Menyedihkan, pikir Ivan. Dia tidak bisa lebih menyedihkan
dari ini karena sudah menyerahkan pilihan dari kebahagiaan semacam itu dengan
kematian mengerikan ini. Dia tidak menginginkannya. Akhir seperti ini adalah
hal terakhir yang bisa dia harapkan. Apapun selain mati tanpa alasan dan tanpa
arti.
“Maaf! Maaf! Tolong, maafkan aku…”
…. Karena sudah hidup di dunia rusak, gila, dan menjijikkan
ini. Karena sudah lahir tanpa memiliki arti apa-apa. Karena sudah hidup dalam
ketakutan, kemudian menemukan apa itu kebahagiaan yang harus dia lepas dengan
paksa seperti ini. Karena harus dibantai. Apa artinya hidup jika semua siklus
ini terus berulang?
Jawaban dari semua pertanyaan itu diberikan oleh satu pemuda—Riku.

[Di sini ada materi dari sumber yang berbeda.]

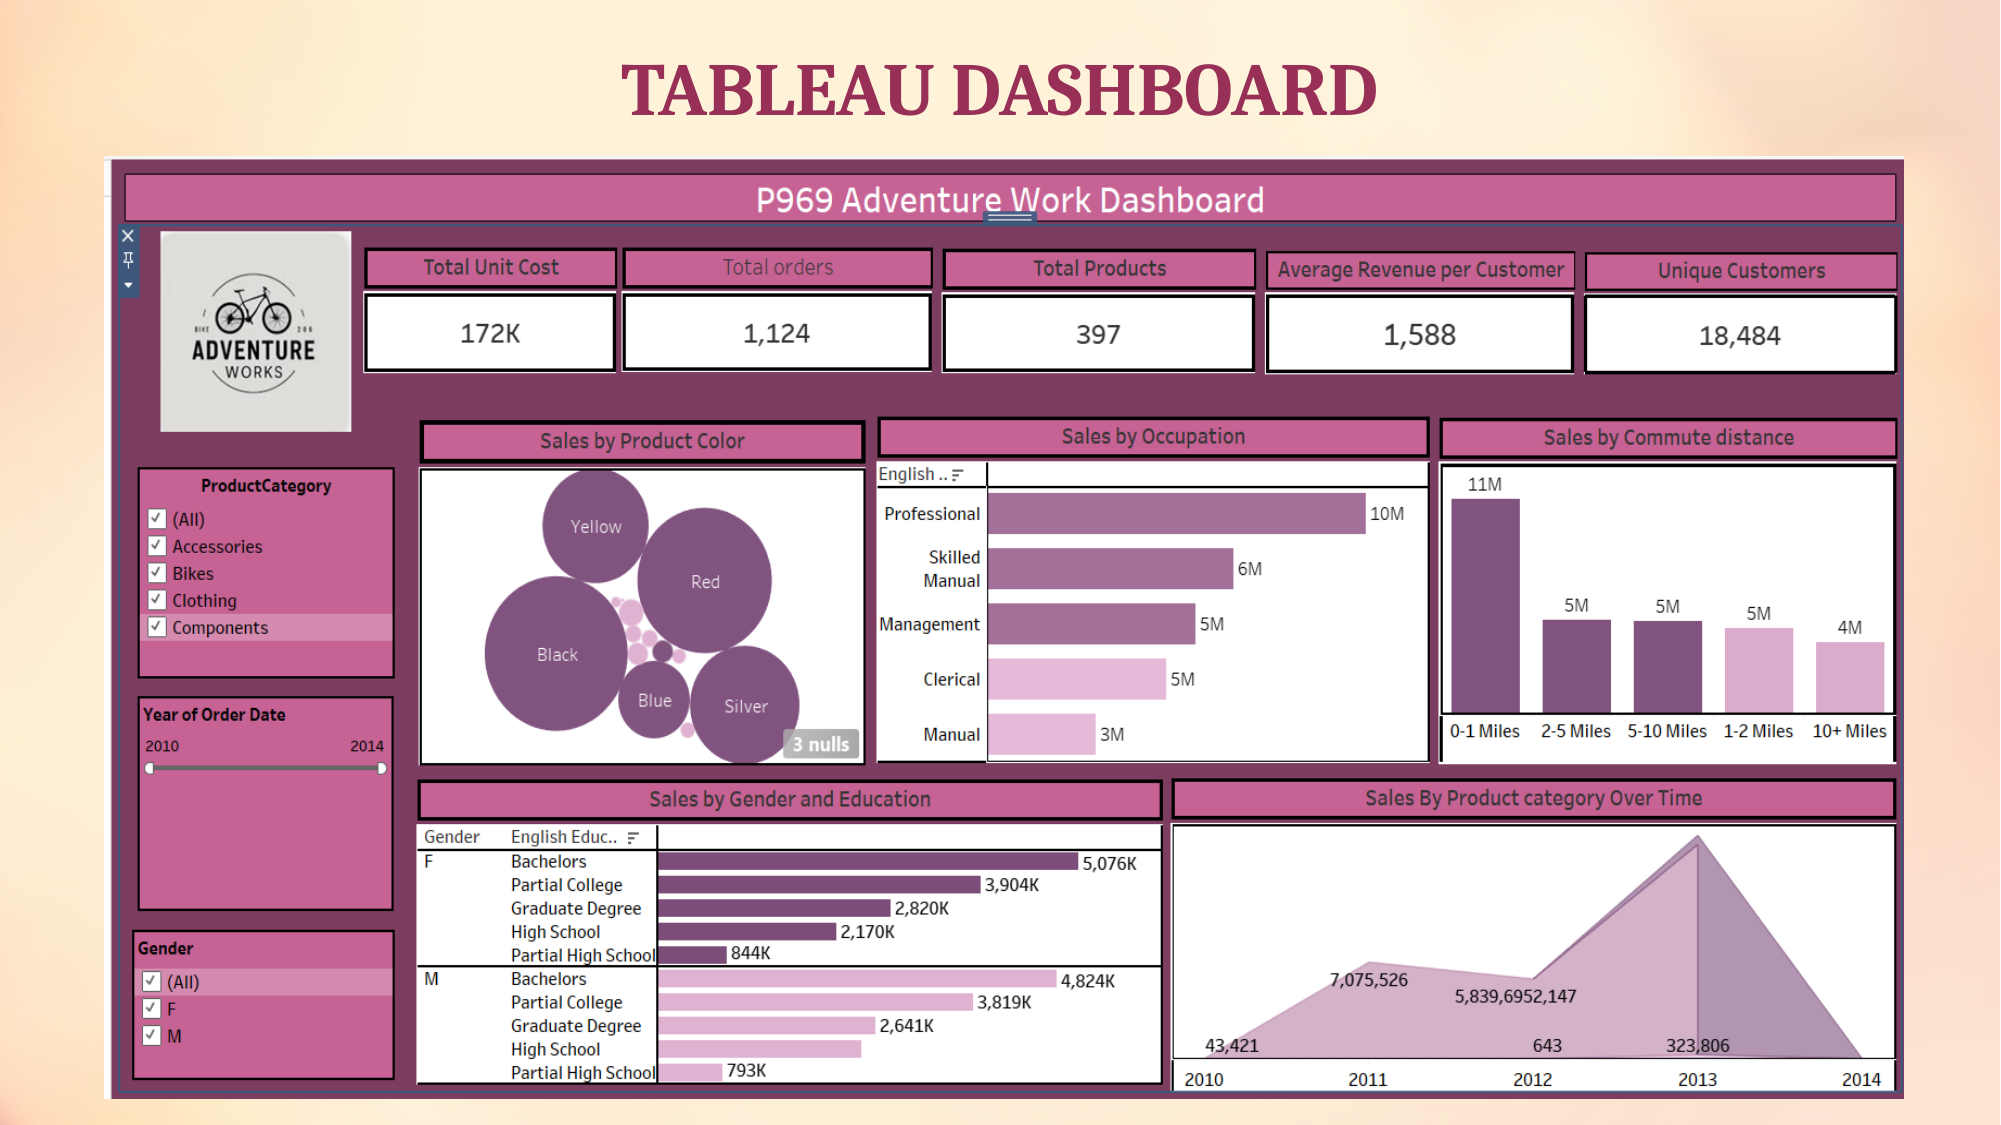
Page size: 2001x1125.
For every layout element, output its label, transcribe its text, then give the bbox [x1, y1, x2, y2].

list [104, 156, 1904, 1099]
title TABLEAU DASHBOARD [174, 56, 1825, 140]
picture [0, 0, 2001, 1125]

Hidup untuk melindungi temanmu, keluargamu, dan—demi orang-orang yang akan menyaksikan akhir peperangan ini—mati.
Itu adalah arti hidup yang menakjubkan. Sempurna. Tidak ada justifikasi atas
keberadaan seseorang sebaik apa yang dikatakan oleh Riku. Bukankah ini kematian
yang indah? Tentu saja…. Bahkan aku bisa meneriakkannya pada seluruh dunia agar
mereka semua mendengarnya.
“…. Aku! Mati demi teman dan keluargakuuuuuu!!!!”

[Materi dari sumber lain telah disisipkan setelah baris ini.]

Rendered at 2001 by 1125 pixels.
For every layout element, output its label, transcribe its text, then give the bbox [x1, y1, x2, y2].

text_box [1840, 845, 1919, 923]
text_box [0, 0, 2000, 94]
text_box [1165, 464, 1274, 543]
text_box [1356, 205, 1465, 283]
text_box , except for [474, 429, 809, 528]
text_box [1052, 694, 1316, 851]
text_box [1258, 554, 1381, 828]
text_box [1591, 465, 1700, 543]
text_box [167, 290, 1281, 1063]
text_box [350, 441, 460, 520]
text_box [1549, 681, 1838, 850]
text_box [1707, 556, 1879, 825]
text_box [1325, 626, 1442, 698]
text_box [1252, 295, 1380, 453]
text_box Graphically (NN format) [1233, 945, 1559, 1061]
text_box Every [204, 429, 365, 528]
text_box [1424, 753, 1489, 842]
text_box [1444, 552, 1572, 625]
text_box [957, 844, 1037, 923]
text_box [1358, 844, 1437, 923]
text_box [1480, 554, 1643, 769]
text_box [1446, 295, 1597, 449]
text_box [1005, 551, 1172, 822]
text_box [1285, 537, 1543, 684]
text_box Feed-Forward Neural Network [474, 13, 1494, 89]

Lihat…? Kepada siapa, untuk apa, di mana seseorang harus
menundukkan kepala mereka…!? Ivan mencium bau busuk di sekelilingnya dan dia
menyadari jika kematian diluar batas imajinasi manusia akan segera
menghampirinya.
“Ha…. Haaa! Hei, Riku! Suatu hari nanti, zaman ini akan
berakhir, iya kan…?”
Tidak ada jawaban…. Dan Ivan juga tidak sedang menunggu
seseorang untuk menjawabnya.
Sejak awal, ‘suatu hari nanti’ adalah konsep yang asing bagi
Ivan. Dunia ini terlalu kejam untuk seseorang menaruh harapannya. Dunia ini
terlalu keras hingga semua orang pernah dan sedang hidup merasakan apa yang
namanya putus asa itu. Masa lalu dan masa depan tidak bisa dia raih dan
keduanya tidak berhubungan dengan orang-orang yang hidup di masa sekarang. Yang
bisa mereka lakukan, yang bisa mereka usahakan adalah menulis semua hal yang
terjadi di masa sekarang, memutar cerita yang terjadi sekarang dengan sisa
nyawa yang mereka miliki. Meski begitu, semua kerja keras mereka bisa tersapu
habis dengan mudah karena hasrat dari makhluk lain yang ada di suatu tempat di dunia
ini.
“Aaaahh…”
Yang bisa dia lakukan sekarang hanyalah berlari sampai titik
nafas terakhir, seperti ini.
“Aah…. Ahh—aaaaaaahhh!! Aaaaahhh!!”
Yang bisa dilakukan manusia…
“AAAAAhhhh………aah….”
Beberapa saat kemudian, teriakan itu pun menghilang.